En ce premier jour du carnaval d'hiver, Leonora suivait un sac de farine dans le sestiere de San Marco. Or rien n'est plus difficile que de suivre un sac de farine un jour d'ouverture de carnaval. Le sac fila à travers les rues sinueuses de la paroisse San Lorenzo, puis il emprunta un étroit borgoloco en direction du rio di San Severo. Gênée par sa jupe bouffante qui la faisait ressembler à la fiancée d'Arlequin, par ses souliers en peau de chèvre dalmate dont les semelles glissaient sur les pavés de bois, par la moretta ovale qu'elle maintenait devant son visage grâce à un manche torsadé, Leonora se heurtait aux passants, masqués eux aussi, qui venaient en sens inverse, elle doublait péniblement les livreurs qui lui bouchaient le passage et risquait tout autant de causer un accident que de perdre sa cible de vue.
Au matin de ce 26 décembre 1762, Leonora s'était lancée dans l'aventure des filatures indiscrètes par suite d'une rumeur sur un trafic de marsala qui, à vrai dire, lui paraissait fort indigne d'elle. Hélas, elle était tenue de fournir en ragots le tribunal des inquisiteurs, employeur exigeant et sans états d'âme. Le sac de farine pénétra dans le corte del Pozzo Reverso, la cour du Puits Renversé, qui débouchait dans la calle Querini. La piste des trafiquants de marsala menait à l'atelier d'un pistor, un boulanger qui se servait probablement de cet alcool pour aromatiser sa fogassa.

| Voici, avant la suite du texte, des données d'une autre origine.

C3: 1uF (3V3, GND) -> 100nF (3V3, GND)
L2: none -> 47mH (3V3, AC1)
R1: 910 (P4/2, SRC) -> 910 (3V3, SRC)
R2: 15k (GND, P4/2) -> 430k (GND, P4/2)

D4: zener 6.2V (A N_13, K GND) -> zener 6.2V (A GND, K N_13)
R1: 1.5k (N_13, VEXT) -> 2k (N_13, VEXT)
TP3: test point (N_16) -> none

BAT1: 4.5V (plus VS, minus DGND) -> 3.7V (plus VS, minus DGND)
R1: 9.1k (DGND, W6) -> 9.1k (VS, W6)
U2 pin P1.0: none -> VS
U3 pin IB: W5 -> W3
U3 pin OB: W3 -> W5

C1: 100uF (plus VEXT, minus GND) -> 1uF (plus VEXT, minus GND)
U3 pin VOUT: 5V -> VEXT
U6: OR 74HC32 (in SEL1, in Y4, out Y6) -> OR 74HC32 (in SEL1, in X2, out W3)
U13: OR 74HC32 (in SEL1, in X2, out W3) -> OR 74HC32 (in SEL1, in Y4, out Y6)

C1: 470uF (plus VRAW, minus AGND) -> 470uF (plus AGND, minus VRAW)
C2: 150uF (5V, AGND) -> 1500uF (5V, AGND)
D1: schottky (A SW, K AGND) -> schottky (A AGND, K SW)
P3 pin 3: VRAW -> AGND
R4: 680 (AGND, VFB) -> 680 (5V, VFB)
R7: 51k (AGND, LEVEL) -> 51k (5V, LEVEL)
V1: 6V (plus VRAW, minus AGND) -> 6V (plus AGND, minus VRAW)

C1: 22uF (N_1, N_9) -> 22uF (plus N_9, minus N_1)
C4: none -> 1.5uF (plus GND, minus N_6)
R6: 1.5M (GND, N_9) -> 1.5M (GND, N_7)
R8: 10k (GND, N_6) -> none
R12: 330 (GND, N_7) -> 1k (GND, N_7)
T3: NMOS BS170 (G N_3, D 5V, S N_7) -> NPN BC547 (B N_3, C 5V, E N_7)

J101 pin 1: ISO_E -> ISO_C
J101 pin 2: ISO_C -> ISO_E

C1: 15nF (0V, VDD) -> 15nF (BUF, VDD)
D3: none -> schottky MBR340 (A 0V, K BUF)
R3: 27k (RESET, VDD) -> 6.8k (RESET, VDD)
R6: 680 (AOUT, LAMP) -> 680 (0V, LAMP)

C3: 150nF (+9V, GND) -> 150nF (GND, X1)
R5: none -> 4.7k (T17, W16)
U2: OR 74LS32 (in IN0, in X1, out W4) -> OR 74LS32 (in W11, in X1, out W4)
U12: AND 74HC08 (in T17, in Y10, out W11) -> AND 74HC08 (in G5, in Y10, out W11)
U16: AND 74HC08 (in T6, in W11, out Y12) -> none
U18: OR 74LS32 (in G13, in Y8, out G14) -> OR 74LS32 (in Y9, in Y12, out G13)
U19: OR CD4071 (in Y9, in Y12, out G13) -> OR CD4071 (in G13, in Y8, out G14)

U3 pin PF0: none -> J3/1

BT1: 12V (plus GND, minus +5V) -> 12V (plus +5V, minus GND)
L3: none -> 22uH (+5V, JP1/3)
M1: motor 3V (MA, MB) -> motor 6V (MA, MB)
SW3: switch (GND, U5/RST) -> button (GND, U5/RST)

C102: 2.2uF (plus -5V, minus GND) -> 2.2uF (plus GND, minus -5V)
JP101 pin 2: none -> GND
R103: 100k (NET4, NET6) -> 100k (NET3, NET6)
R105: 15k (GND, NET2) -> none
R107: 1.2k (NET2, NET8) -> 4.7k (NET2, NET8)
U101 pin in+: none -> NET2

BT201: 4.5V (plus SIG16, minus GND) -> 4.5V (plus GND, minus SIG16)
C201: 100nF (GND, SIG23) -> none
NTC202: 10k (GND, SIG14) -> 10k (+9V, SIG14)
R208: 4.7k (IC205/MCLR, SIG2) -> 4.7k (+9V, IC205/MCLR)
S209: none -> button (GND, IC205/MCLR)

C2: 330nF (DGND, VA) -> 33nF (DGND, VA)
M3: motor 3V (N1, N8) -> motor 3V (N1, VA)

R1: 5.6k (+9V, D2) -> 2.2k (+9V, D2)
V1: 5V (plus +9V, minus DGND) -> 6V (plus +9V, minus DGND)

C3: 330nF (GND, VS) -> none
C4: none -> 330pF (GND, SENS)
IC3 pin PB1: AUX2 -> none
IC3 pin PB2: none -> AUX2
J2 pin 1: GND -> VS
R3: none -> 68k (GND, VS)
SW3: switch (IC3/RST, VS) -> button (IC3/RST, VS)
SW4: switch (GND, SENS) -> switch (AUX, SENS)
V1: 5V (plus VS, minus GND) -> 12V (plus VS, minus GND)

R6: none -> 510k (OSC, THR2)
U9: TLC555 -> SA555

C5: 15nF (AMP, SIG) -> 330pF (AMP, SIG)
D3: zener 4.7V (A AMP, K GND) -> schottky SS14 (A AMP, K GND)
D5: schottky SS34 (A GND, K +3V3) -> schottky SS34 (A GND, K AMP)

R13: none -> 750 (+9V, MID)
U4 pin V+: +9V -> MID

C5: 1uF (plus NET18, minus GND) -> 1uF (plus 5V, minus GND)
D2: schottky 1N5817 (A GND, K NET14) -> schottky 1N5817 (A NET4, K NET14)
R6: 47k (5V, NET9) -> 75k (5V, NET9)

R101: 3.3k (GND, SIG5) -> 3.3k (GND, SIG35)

Malgré ses efforts pour remplir son nouveau rôle d'espionne au service du bien, de la vertu et de la police, Leonora n'était pas encore parvenue à de très brillants résultats. Ses scrupules à dénoncer ses concitoyens l'embarrassaient. Double difficulté, il importait de faire l'espionne sans être soupçonnée de l'être, au risque de se voir claquer au nez, et à jamais, toutes les portes de la Dominante. Cette raison obligeait les «confidents» à n'avoir jamais l'air de ce qu'ils étaient : ils devaient dissimuler leurs activités derrière une honorable profession de façade ou se rendre invisibles aux yeux du vulgum pecus.
Leonora profita de ce que l'artisan lui tournait le dos pour se glisser derrière un amoncellement de barils d'huile. Comme elle voyait mal ce qu'il faisait, elle grimpa sur un tonneau et put enfin se livrer à l'espionnage exigé d'elle par la plus importante autorité morale de son pays.